··· DOCUMENT SEGMENT ···

This new law dealt both with personal injuries inflicted by Nazi persecution and with personal property lost—real estate (in rem), financial rights such as bank accounts, insurance, and even looted art works. Sadly, however, goodwill expressed by the German federal government in the Luxemburg Agreement did not materialize fully into a well-established legal framework. Individual applications were administered by German clerks, often with a lack of understanding of the procedural and technical complications created by the fact that, during the Nazi era, many claimants had lost most of the proofs to support their claims. Consequently, Holocaust survivors who had been stripped by the Third Reich of all their basic freedoms faced extreme difficulties proving their claims, and many claims were denied on purely technical grounds.
In December 1969, the Bundesentschädigungsschlußgesetz (Federal Compensation Ending Law, better known as BEGSchluß) came into force. This law ended thousands of civil litigations before German courts and paved the way for a paradigm shift by the federal government and the establishment to a modern, less complicated framework for these arrangements. Article V BEG Schluß envisioned the establishment of a fund set forth to pay survivors without unnecessary administrative complications.
Since that time, many new agreements regarding compensation to Holocaust survivors have been negotiated, mainly after the reunification of Germany and the fall of the Iron Curtain. As a result, several legal mechanisms were established, including payments for East European labor slaves through the creation of a public foundation—Remembrance, Past and Future (EVZ Foundation). In addition, a special payments program was established for those who were in ghettos, concentration camps, and labor camps but were not compensated by the federal government. Under this program, such victims were to be compensated under Article II of the “Reunification Agreement” between the federal government and the Jewish Claims Conference. Additional legislation, such as the Ghetto Pension Law (ZRBG) of 2002, has been enacted, and thus over 70 years, most compensation categories of Nazi victims have been covered.
Conclusion
Looking back over the road of 70 years of German individual compensation, one can observe that the BEG law created years of litigation and complications, with a large number of claims rejected by German authorities mainly due to a lack of supporting legal definitions and guidelines that should have fit the legislation to the aggravating reality of Holocaust. Those succeeding in their claims, however, received relatively high rates of compensation. The modern alternative of a fund structure, based in the BEG Schluß law, allowed for a simplified mechanism of claiming, while allocating a more symbolic amount of payment per claim. This allowed the federal government to cover thousands of claims in a relatively short period of time. The downside of this approach is the lack of full access to the judiciary and certain limitations imposed on the right to appeal against the government’s decisions, as these claims have been handled under German federal administrative law, not tort law.

···

= WHAT IS ASKED =
1. In the passage on German compensation for Holocaust survivors, why did survivors have such difficulty proving their claims under the new law?
2. In the records, render the lines starting at the one containing "scientific name: Nephrolepis flexuosa" and ending at the one containing "family: Cisticolidae", both included, as a JSON list of strings with one string per line and blank lines left out.

··· RECORDS SHOWN ···

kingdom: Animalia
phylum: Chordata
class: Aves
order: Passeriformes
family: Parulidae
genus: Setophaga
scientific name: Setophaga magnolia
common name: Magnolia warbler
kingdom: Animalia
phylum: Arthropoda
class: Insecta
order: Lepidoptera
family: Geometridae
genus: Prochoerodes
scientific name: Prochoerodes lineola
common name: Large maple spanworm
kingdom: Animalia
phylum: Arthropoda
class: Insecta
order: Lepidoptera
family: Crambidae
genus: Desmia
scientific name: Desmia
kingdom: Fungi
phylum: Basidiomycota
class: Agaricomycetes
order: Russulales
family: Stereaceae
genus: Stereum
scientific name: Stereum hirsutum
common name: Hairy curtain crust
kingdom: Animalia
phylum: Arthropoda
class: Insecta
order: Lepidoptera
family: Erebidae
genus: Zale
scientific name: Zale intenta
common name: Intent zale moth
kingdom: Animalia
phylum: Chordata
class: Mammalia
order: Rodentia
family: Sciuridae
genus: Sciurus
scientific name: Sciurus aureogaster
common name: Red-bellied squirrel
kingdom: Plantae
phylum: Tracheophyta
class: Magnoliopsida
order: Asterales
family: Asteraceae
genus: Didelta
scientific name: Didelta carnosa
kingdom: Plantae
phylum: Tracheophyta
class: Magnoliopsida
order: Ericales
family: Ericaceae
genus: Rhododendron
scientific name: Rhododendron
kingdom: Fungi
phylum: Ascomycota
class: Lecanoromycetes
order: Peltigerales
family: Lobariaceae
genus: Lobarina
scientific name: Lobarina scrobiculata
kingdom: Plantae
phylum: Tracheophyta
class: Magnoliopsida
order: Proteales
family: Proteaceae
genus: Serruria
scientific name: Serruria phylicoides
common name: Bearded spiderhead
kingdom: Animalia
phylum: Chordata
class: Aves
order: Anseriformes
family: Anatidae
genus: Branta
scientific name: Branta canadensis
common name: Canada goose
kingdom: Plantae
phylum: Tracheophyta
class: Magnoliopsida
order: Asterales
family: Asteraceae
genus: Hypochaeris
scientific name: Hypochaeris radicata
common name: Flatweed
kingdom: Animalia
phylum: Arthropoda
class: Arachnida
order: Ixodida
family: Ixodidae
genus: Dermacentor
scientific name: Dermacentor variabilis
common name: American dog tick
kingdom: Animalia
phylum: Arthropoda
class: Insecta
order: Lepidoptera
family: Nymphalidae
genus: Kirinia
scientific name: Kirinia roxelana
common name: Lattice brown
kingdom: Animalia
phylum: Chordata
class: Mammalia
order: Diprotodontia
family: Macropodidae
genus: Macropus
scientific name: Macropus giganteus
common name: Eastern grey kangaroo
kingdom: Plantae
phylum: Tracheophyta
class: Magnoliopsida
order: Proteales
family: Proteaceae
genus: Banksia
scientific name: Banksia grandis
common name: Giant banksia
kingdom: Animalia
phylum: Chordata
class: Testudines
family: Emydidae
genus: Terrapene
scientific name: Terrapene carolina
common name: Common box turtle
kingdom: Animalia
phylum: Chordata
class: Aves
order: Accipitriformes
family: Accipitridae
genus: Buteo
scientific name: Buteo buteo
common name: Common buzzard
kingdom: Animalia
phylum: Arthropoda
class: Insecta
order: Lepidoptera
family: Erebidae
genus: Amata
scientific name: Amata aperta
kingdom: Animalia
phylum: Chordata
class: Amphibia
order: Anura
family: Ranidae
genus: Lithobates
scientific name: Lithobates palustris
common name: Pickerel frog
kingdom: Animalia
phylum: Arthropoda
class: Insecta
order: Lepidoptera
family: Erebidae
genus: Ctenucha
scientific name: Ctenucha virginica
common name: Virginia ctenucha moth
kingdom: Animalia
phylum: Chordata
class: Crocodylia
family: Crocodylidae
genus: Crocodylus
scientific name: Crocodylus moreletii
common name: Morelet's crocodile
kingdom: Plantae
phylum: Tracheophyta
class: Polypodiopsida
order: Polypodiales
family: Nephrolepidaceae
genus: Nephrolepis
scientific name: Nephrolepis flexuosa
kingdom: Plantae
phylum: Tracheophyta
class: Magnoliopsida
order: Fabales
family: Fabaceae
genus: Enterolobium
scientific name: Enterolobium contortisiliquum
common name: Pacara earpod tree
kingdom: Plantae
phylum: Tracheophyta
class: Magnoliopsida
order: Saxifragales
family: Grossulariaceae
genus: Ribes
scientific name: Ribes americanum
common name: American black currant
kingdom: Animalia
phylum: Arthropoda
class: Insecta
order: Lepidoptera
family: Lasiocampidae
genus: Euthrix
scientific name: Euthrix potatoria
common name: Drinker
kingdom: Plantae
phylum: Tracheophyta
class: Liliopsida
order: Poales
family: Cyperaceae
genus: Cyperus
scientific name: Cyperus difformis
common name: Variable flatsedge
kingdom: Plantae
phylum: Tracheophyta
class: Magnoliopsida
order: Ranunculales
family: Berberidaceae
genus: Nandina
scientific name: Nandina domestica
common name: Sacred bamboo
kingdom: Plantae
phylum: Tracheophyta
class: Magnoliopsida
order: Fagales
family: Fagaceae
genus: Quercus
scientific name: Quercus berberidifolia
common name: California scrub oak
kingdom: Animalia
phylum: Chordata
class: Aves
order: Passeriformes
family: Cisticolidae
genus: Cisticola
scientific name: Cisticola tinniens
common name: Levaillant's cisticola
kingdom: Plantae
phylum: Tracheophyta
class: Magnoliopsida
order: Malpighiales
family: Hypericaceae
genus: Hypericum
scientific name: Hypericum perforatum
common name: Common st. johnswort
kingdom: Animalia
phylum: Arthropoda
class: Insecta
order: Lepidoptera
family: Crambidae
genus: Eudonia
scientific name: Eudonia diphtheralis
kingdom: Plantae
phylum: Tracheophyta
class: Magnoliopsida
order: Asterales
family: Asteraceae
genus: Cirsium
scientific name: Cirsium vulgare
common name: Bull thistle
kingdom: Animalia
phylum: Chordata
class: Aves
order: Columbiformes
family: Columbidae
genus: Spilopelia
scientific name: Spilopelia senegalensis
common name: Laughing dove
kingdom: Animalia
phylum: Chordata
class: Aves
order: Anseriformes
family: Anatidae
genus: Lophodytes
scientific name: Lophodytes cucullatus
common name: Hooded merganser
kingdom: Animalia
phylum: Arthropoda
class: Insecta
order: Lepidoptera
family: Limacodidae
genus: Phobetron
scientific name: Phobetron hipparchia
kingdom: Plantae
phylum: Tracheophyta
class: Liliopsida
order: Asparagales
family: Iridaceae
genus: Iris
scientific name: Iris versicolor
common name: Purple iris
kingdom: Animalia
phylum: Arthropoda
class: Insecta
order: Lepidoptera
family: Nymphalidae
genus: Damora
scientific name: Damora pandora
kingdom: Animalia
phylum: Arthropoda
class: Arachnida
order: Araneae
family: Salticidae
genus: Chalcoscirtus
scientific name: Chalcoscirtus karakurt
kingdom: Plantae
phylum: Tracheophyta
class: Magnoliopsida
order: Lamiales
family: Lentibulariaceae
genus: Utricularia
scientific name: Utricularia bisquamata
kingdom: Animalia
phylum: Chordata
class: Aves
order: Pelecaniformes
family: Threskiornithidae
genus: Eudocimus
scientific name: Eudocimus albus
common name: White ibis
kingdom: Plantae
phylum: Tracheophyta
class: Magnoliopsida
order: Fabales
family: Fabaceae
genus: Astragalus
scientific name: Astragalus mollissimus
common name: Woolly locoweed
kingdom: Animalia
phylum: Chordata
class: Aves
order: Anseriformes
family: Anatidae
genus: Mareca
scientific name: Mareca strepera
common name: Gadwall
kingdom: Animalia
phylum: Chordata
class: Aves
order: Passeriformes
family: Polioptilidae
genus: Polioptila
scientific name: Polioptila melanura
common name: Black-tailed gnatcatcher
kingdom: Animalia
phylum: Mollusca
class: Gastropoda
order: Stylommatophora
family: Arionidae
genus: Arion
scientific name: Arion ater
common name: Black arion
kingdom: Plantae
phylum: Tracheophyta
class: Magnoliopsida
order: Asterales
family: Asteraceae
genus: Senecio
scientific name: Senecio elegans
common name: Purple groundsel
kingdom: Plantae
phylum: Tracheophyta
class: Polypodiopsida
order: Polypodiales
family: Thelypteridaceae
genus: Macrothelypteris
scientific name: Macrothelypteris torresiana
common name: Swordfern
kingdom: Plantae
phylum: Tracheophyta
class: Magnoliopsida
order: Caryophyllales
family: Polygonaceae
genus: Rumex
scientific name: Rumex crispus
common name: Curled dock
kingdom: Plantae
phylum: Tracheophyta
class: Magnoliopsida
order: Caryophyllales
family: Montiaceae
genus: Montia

···

= RESPONSES PER TASK =
1. During the Nazi era, many claimants had lost most of the proofs that could support their claims. The German clerks who handled the applications often did not understand the procedural and technical complications this caused, so many claims were denied on purely technical grounds.

2.
[
  "scientific name: Nephrolepis flexuosa",
  "kingdom: Plantae",
  "phylum: Tracheophyta",
  "class: Magnoliopsida",
  "order: Fabales",
  "family: Fabaceae",
  "genus: Enterolobium",
  "scientific name: Enterolobium contortisiliquum",
  "common name: Pacara earpod tree",
  "kingdom: Plantae",
  "phylum: Tracheophyta",
  "class: Magnoliopsida",
  "order: Saxifragales",
  "family: Grossulariaceae",
  "genus: Ribes",
  "scientific name: Ribes americanum",
  "common name: American black currant",
  "kingdom: Animalia",
  "phylum: Arthropoda",
  "class: Insecta",
  "order: Lepidoptera",
  "family: Lasiocampidae",
  "genus: Euthrix",
  "scientific name: Euthrix potatoria",
  "common name: Drinker",
  "kingdom: Plantae",
  "phylum: Tracheophyta",
  "class: Liliopsida",
  "order: Poales",
  "family: Cyperaceae",
  "genus: Cyperus",
  "scientific name: Cyperus difformis",
  "common name: Variable flatsedge",
  "kingdom: Plantae",
  "phylum: Tracheophyta",
  "class: Magnoliopsida",
  "order: Ranunculales",
  "family: Berberidaceae",
  "genus: Nandina",
  "scientific name: Nandina domestica",
  "common name: Sacred bamboo",
  "kingdom: Plantae",
  "phylum: Tracheophyta",
  "class: Magnoliopsida",
  "order: Fagales",
  "family: Fagaceae",
  "genus: Quercus",
  "scientific name: Quercus berberidifolia",
  "common name: California scrub oak",
  "kingdom: Animalia",
  "phylum: Chordata",
  "class: Aves",
  "order: Passeriformes",
  "family: Cisticolidae"
]